Mac,
Thanks for the endorsement. There was a hanging, unfinished portion of my post - specifically regarding Supers - and the gist of it was:
I've seen notable architects at work on classic courses, new designs, restorations - the Super (the best of em) is the guy who does all the vital grunt work, and many times Supers are under great economic pressure to do construction work "in-house" on his existing labor-materials budget. A small annex of funds may be apportioned for architectural consulting and the increased labor, but its the Super and his guys that often reshape a bunker, build a new forward tee, improve an existing tee or start to reclaim green area that have been reduced from mowing patterns.

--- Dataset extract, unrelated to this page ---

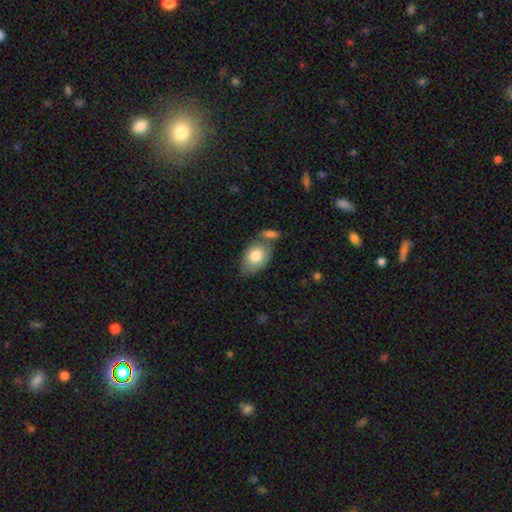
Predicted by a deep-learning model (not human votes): The model was most divided on "merging": none: 51%, merger: 23%, minor disturbance: 20%, major disturbance: 6%. More confident: how rounded — in between (86%); smooth or featured — smooth (77%).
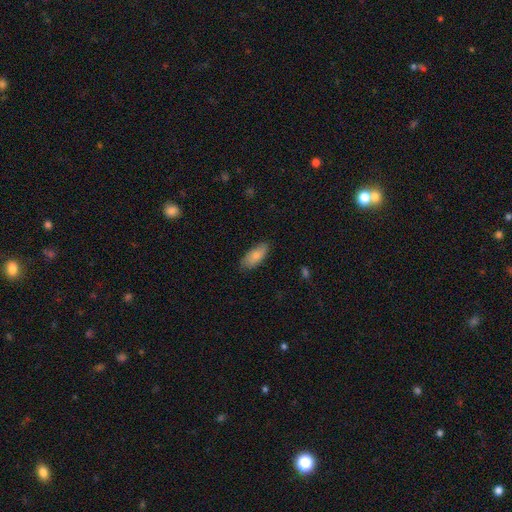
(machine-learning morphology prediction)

I stress a local Super of repute because they are the certainly most familiar with the horticultural/agronomic specifics of turf, trees, plantings, irrigation, drainage, climate in that region and they have the shared experience of other local colleagues at other local courses who remain well-abreast of changing events and turf trends in their area. They are also completely fluent with local compliance in all environmental, OSHA, planning, zoning and wetlands details and can double-team with the architect to hammer those nettling, but essential aspects of any project.
Re-reading this and my last post, I fear I am giving the impression that I am eschewing or damning with faint praise the role of an architect in GCA. I apologize if my words cannot be construed any other way, because it is not my intent or axe to grind. I believe we are approaching a second zenith in GCA, with the Hanses, Doaks, Coore/Crenshaws et al amongst the notable leaders and putting to bed for many years some bad, bland design axioms. There are many great architects performing an essential role with great skill (some of whom visit this site) and if I was merely looking for sound, considered, informed, interesting golf design I would hire them in a minute, with near carte blanche. However, I would like to be the architect of a golf course, not a golf course architect yet I need a good man's help in a specific way.
Now let some big bag of money fall from the sky and I can get started on Sunrise Hill in Brookfield, CT, to be sited on a defunct farm. I'm almost done with my initial routing already.